Manage remediation
Vulnerability management capabilities bridges the gap between Security and IT administrators through the remediation request workflow. Security admins like you can request for the IT Administrator to remediate a vulnerability from the Recommendation pages to Intune.
Remediation request steps
Go to the Vulnerability management navigation menu in the Microsoft Defender portal, and select Recommendations.
Select a security recommendation you would like to request remediation for, and then select Remediation options.
Fill out the form, including what you are requesting remediation for, applicable device groups, priority, due date, and optional notes. If you choose the "attention required" remediation option, selecting a due date won't be available since there's no specific action.
Select Submit request. Submitting a remediation request creates a remediation activity item within vulnerability management, which can be used for monitoring the remediation progress for this recommendation. This won't trigger a remediation or apply any changes to devices.

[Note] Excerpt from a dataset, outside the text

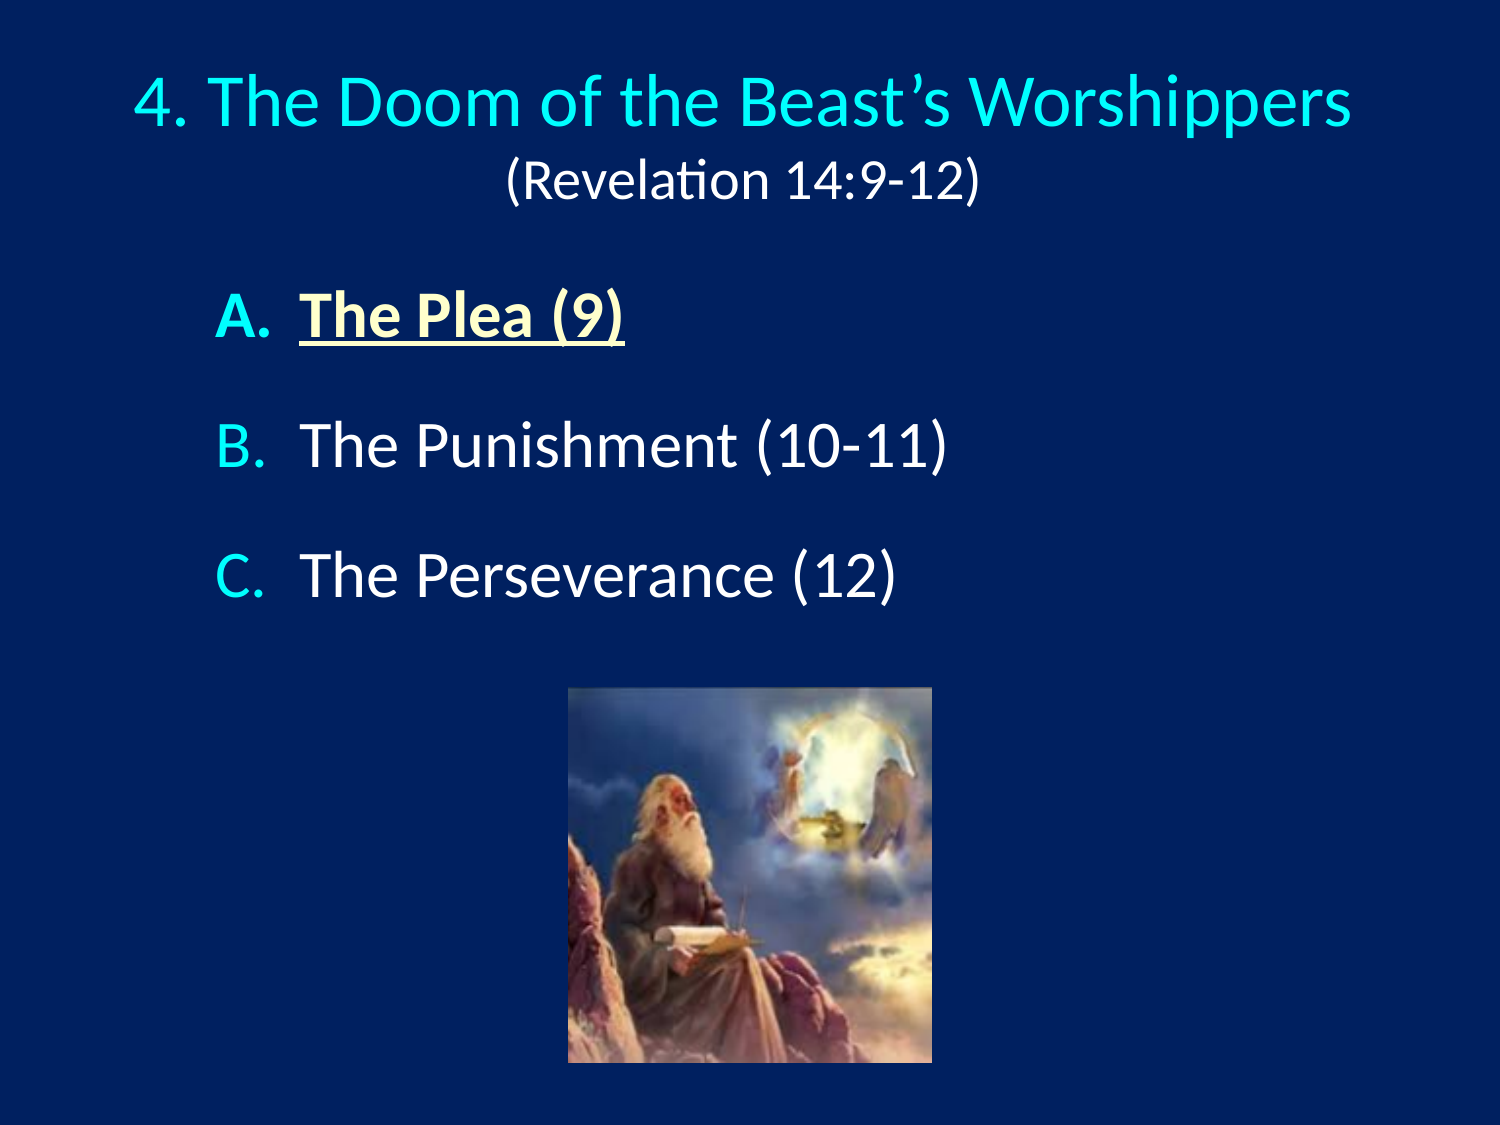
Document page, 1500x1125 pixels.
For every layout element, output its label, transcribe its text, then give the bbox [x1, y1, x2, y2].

title 4. The Doom of the Beast’s Worshippers (Revelation 14:9-12) [12, 37, 1475, 225]
list The Plea (9) The Punishment (10-11) The Perseverance (12) [199, 262, 1369, 636]
picture [568, 687, 932, 1063]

Notify your IT Administrator about the new request and have them log into Intune to approve or reject the request and start a package deployment.
Go to the Remediation page to view the status of your remediation request.

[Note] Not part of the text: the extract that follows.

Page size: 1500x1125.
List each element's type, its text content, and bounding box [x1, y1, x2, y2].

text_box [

View your remediation activities
When you submit a remediation request from the Security recommendations page, it kicks-off a remediation activity. A security task is created that can be tracked on a Remediation page, and a remediation ticket is created in Microsoft Intune.
If you chose the "attention required" remediation option, there will be no progress bar, ticket status, or due date since there's no actual action we can monitor.
Once you are in the Remediation page, select the remediation activity that you want to view. You can follow the remediation steps, track progress, view the related recommendation, export to CSV, or mark as complete.